• **Exercise a**
Retype the stretch from "This means that" through "dataset-dependent averages." in the notebook excerpt below, keeping every character unchanged.

• **Source**
========

In [1]:
from typing import Tuple
import pandas as pd
from tqdm.notebook import tqdm
import sys
sys.path.append('..')
from evaluation.generated_dataset import GeneratedDataset, load_all_from_config
from evaluation.novelty import NoveltyFilter, filter_by_unique_structure

In a future release, impute_nan will be set to True by default.
                    This means that features that are missing or are NaNs for elements
                    from the data source will be replaced by the average of that value
                    over the available elements.
                    This avoids NaNs after featurization that are often replaced by
                    dataset-dependent averages.


In [2]:
raw_datasets = {
    "WyFormer": ("WyckoffTransformer", ),
    "SymmCD": ("SymmCD", ),
    "WyFormer-CHGNet": ("WyckoffTransformer", "CrySPR", "CHGNet_fix"),
    "SymmCD-CHGNet": ("SymmCD", "CHGNet_fix")
}

In [3]:
all_datasets = load_all_from_config(
    datasets=list(raw_datasets.values()) + \
        [("split", "train"), ("split", "val"), ("split", "test")],
    dataset_name="mpts_52")

In [4]:
novelty_reference = pd.concat([
    all_datasets[('split', 'train')].data,
    all_datasets[('split', 'val')].data], axis=0, verify_integrity=True)
novelty_filter = NoveltyFilter(novelty_reference)

In [5]:
import evaluation.statistical_evaluator
test_evaluator = evaluation.statistical_evaluator.StatisticalEvaluator(
    all_datasets[('split', 'test')].data, cdvae_eval_model_name="mp20")

========

• **Exercise b**
Gather every line of the listing below that contains the string "time", and copy each one in full.

========

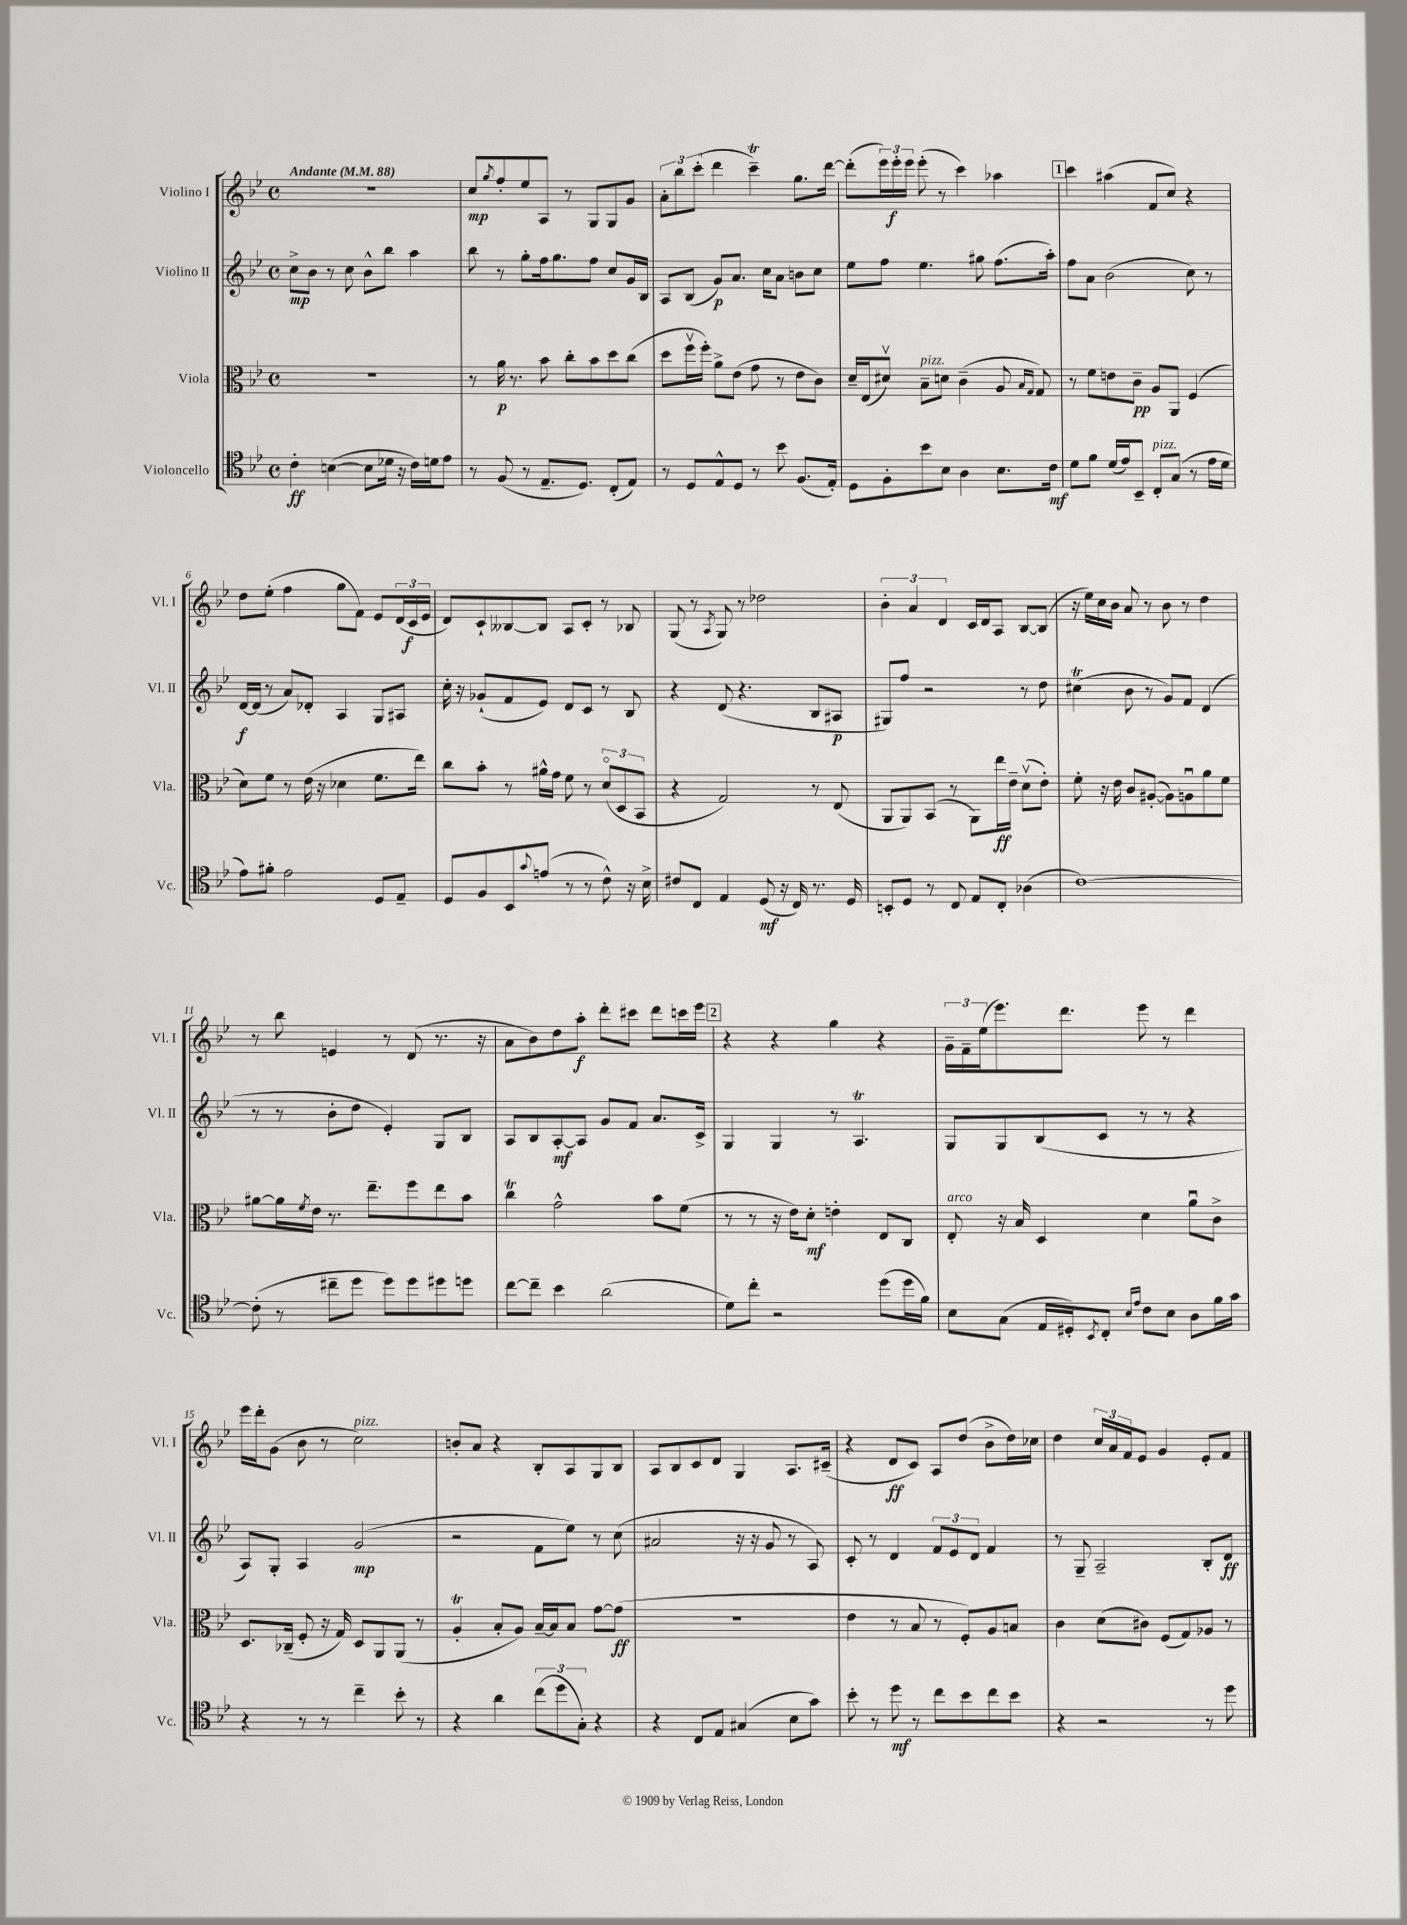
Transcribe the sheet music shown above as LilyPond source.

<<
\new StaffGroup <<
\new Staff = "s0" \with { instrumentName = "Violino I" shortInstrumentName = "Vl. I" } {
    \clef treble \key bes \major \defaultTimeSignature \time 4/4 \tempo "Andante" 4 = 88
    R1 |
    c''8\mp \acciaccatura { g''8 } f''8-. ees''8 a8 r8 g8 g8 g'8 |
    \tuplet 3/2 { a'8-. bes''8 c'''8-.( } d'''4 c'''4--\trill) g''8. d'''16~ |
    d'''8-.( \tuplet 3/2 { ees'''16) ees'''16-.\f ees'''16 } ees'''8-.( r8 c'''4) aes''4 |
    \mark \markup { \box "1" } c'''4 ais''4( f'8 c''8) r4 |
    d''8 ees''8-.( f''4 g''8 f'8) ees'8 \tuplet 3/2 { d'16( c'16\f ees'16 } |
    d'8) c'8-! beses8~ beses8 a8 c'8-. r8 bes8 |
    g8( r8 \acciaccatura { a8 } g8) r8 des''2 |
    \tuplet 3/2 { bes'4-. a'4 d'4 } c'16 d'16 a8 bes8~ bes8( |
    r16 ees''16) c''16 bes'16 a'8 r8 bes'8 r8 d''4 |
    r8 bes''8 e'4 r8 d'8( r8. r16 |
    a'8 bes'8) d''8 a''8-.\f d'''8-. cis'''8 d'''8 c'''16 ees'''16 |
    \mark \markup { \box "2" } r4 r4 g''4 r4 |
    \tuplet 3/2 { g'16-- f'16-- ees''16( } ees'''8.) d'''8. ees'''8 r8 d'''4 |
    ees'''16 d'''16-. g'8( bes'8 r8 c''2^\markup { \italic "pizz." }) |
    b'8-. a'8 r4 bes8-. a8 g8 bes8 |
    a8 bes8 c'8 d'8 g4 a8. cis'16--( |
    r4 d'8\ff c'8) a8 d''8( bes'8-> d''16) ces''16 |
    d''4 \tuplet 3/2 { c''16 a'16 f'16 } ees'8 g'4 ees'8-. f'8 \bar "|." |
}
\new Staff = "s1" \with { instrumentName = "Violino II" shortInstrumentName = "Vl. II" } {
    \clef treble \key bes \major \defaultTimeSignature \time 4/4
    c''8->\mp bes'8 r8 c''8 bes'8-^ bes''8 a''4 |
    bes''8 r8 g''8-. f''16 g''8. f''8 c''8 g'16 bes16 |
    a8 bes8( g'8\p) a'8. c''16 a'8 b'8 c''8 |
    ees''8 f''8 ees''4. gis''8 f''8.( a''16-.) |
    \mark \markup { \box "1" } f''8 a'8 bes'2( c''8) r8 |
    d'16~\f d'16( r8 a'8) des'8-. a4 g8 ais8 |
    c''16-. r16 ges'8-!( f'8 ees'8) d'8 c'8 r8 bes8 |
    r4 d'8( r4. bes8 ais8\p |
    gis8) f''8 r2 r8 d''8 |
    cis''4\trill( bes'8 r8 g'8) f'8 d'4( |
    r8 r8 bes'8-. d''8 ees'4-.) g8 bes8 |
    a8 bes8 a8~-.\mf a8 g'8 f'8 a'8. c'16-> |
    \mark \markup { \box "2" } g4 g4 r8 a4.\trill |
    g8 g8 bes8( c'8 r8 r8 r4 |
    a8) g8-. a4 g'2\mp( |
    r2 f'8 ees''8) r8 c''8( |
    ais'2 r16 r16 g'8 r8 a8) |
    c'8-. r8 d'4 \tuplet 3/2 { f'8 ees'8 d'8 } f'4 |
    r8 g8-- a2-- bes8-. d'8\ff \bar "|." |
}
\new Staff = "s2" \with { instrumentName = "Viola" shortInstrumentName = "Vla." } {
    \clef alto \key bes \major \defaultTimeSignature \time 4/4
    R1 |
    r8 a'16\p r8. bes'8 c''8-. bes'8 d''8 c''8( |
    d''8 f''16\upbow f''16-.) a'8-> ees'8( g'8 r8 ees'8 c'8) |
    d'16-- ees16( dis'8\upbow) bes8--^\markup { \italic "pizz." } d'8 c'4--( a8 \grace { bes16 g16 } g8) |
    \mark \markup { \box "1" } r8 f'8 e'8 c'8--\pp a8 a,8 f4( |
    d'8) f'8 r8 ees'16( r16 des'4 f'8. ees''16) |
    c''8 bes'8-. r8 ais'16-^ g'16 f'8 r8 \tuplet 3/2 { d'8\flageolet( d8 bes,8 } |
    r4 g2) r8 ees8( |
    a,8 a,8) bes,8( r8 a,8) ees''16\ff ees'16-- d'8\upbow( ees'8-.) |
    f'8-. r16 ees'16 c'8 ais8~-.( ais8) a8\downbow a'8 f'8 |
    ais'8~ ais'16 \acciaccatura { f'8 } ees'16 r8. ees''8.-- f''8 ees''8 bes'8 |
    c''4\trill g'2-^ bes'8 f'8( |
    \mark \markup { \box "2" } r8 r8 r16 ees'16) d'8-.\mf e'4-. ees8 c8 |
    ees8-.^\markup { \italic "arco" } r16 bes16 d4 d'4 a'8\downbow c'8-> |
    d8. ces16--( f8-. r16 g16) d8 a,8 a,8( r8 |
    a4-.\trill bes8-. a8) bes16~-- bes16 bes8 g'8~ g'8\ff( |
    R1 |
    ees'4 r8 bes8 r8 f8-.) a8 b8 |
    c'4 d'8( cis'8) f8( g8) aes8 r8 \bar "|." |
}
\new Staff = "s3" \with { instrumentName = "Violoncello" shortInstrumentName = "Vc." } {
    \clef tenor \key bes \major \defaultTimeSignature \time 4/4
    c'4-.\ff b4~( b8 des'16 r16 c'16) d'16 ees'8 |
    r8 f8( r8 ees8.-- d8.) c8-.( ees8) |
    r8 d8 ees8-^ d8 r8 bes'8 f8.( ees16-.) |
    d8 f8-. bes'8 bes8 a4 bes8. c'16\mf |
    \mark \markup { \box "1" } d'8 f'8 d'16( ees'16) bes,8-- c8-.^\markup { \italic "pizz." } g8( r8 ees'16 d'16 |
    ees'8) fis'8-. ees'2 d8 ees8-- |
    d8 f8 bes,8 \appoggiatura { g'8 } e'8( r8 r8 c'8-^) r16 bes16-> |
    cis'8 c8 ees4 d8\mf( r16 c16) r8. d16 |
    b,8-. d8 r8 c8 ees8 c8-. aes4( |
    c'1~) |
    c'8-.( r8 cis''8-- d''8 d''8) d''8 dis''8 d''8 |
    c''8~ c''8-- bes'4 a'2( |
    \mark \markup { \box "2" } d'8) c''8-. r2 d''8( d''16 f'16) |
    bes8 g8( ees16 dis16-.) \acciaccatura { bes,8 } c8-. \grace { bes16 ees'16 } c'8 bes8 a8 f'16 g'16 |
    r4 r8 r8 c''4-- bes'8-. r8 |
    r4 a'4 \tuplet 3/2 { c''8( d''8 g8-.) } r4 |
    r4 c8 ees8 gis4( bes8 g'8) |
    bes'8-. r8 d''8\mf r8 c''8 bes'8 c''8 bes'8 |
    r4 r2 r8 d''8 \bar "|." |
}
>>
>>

========

• **Finished answer a**
This means that features that are missing or are NaNs for elements
                    from the data source will be replaced by the average of that value
                    over the available elements.
                    This avoids NaNs after featurization that are often replaced by
                    dataset-dependent averages.

• **Finished answer b**
    \clef treble \key bes \major \defaultTimeSignature \time 4/4 \tempo "Andante" 4 = 88
    \clef treble \key bes \major \defaultTimeSignature \time 4/4
    \clef alto \key bes \major \defaultTimeSignature \time 4/4
    \clef tenor \key bes \major \defaultTimeSignature \time 4/4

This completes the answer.